Other experts question whether any food deserves to wear a scarlet J. The American Dietetic Association and many in the food industry, for instance, contend there is no such thing as good and bad foods. Instead, they say we should focus on good and bad diets.

"It's the overall nutrition package that provides the health benefit, not each food in isolation," maintains Robert Eckel, a professor at the University of Colorado Health Sciences Center in Denver.

But, claims Katz, "If we can rate the quality of the overall diet, we must be able to rate the quality of the building blocks."

"From a public health perspective, it is folly to not believe that some foods are better than others," agrees Dr. Kelly Brownell, director of the Yale Center for Eating and Weight Disorders, in his book Food Fight. "Before progress can be made on changing the American diet, there must be collective agreement that the population should be eating more of some foods and less of others."

Still, some nutrition experts worry the classification is overly simplistic.

Connie Diekman, director of nutrition at Washington University in St. Louis, points out that "nutritional needs vary" from person to person. "Some foods are high in nutrients and calories but they add significantly to healthy eating — meat, cheese or olive oil for example," she says.

Jackie Newgent, a New York-based culinary and nutrition communications consultant, suggests it's difficult to know where to draw the line with categories. "There are far too many variables," she says. "For instance, where would something like dark chocolate fit? It's packed with antioxidants, yet not ones that'll show up on a nutrition facts food label."

Will Labels Make a Difference?

Even if a classification system were agreed upon, many question the added value of yet another nutritional label.
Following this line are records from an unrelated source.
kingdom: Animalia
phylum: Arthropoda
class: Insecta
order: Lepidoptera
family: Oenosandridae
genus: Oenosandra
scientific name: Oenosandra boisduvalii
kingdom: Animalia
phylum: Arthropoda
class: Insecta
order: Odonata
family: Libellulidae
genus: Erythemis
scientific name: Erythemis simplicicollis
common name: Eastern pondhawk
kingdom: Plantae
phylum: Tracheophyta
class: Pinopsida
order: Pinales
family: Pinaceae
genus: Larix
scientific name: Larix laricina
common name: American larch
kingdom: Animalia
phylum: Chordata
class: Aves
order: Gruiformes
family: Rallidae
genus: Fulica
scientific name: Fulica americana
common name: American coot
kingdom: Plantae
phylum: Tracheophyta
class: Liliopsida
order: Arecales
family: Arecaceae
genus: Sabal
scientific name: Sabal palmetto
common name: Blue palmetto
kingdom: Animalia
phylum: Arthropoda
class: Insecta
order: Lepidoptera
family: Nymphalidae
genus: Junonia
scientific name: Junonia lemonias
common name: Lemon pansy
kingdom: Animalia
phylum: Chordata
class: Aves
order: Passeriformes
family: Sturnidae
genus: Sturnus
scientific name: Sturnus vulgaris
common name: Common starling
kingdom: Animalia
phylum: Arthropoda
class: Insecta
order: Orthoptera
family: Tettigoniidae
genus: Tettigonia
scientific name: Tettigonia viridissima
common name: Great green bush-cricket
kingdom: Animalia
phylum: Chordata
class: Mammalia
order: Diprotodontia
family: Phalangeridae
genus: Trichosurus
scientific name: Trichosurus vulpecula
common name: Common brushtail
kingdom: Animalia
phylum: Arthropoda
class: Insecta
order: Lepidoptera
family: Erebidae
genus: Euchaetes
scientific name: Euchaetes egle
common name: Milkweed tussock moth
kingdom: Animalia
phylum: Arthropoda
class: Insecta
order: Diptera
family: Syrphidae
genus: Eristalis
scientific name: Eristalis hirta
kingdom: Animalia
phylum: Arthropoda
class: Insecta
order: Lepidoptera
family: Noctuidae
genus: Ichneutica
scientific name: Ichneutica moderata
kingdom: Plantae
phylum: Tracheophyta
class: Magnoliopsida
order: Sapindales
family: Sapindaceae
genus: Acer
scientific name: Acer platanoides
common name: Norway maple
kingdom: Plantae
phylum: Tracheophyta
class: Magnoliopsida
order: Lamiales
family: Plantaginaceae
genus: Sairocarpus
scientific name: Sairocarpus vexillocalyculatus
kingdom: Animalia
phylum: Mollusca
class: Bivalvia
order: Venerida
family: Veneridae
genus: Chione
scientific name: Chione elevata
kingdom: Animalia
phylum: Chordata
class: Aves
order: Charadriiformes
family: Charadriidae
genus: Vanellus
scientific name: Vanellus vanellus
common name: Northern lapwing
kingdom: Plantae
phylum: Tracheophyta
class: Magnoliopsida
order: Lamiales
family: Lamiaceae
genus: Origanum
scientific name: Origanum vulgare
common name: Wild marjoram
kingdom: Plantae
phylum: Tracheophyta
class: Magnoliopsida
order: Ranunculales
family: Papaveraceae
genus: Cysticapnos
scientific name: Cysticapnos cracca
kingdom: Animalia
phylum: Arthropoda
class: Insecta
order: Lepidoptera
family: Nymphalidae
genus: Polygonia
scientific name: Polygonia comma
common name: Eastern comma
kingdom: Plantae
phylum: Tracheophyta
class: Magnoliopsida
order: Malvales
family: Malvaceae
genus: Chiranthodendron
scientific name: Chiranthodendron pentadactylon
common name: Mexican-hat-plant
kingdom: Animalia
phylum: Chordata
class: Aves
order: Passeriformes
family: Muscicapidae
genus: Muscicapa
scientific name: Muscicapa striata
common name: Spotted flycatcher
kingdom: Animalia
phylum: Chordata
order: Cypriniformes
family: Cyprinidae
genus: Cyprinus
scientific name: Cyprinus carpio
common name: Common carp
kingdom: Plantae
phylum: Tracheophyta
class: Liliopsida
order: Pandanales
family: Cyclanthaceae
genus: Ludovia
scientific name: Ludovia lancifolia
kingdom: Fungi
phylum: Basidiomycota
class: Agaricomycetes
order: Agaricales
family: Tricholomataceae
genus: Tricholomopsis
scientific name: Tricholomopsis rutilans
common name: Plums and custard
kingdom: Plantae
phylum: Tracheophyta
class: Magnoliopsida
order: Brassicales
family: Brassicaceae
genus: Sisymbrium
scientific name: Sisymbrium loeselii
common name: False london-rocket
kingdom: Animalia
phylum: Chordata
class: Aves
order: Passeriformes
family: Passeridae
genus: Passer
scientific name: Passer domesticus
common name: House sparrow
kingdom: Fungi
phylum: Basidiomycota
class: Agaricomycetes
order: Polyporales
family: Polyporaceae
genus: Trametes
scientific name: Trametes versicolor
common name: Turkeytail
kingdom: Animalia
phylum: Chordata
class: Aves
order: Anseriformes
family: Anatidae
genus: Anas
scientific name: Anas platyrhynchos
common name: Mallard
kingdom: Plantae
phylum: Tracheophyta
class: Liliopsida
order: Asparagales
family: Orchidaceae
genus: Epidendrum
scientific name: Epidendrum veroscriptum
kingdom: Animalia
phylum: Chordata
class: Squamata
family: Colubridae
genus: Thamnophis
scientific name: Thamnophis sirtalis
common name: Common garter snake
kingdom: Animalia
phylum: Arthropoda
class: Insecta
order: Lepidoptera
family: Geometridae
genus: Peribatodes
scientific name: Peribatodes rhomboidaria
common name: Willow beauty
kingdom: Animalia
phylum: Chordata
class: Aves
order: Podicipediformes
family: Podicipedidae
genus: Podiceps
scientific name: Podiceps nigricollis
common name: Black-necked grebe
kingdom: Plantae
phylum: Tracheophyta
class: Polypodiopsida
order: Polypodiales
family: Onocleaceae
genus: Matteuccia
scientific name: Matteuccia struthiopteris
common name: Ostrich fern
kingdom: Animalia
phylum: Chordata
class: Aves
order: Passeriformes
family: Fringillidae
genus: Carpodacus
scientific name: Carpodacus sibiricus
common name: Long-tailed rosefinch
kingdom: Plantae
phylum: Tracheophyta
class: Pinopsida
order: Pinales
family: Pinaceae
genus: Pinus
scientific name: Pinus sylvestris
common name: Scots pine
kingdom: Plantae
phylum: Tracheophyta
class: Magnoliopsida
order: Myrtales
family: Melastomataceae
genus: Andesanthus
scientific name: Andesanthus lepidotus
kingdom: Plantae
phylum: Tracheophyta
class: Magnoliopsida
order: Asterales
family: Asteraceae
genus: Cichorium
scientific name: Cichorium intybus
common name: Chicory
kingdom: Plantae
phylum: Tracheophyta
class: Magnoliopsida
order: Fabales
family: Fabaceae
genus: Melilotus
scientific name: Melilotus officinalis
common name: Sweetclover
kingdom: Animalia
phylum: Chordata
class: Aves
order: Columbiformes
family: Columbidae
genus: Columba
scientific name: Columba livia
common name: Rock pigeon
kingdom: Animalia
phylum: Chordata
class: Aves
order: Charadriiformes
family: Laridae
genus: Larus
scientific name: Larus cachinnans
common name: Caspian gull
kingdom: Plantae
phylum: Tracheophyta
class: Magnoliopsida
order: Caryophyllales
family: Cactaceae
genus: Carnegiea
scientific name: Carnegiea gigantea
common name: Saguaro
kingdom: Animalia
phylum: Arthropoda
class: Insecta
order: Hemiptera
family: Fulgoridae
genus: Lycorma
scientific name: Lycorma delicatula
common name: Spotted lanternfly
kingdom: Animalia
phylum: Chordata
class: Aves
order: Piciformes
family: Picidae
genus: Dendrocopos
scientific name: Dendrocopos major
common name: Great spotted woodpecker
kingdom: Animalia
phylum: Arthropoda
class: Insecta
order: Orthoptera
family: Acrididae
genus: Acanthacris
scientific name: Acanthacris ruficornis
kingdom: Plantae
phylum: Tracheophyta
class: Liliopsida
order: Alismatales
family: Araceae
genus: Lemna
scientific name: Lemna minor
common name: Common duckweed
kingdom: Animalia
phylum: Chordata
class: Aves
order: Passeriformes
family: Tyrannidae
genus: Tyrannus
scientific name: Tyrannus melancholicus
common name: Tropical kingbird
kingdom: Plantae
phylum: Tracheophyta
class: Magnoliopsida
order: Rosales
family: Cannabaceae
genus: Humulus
Newgent explains: "People generally already know what's more healthful and less healthful and … consumers still choose to purchase items based mainly on taste … People know that 10 grapes are a better choice than 10 cookies."

And Lisa Katic, a nutrition consultant for the Grocery Manufacturer's of America and the Snack Foods Association in Washington, D.C., says consumers may actually be confused by another layer to existing food labels.

Many in the food industry are reluctant to use additional labels, and experts wonder if companies might manipulate the protocol by fortifying otherwise unhealthy foods with vitamins and minerals.

"Might Hostess, for example, fortify Twinkies with added vitamins and narrowly avoid the Scarlet J?" asks Arthur Greenwald, Studio City, Calif.-based media consultant who works with bariatric surgeons. "Would higher-end treats such as Godiva Chocolates or imported fois gras lobby for a special gourmet-quality exemption?"

Still, Jacobson believes the primary benefit of an added label is that it is "symbolic, rather than detailed numbers. … A lot of people don't use [the nutrition facts labels], partly because [they are] complicated. They have been useful, but haven't had as great an impact as many of us wished."

Big Brother in the Kitchen?

A number of critics argue the labeling system underestimates the ability of Americans to make their own dietary choices.

"This is pushing the envelope, acting like people don't know which foods should be consumed in moderation," says Katic. "The industry is very committed to give consumers more choices. [We] think the key is education and helping people meet a balanced diet."

David Lineback, director of the Joint Institute for Food Safety and Applied Nutrition at the University of Maryland in College Park, argues "the proposal being made is a disservice to and an excuse from taking personal responsibility for one's eating habits."

Adds Newgent, "I want my handful of potato chips every now and then. I can't imagine feeling like my hand is being slapped every time I want a few."

While Katz acknowledges the potential downsides of labeling, he says he's"not trying to be anybody's nanny. … Giving people nutrition info they can use is empowering, then they can take personal responsibility."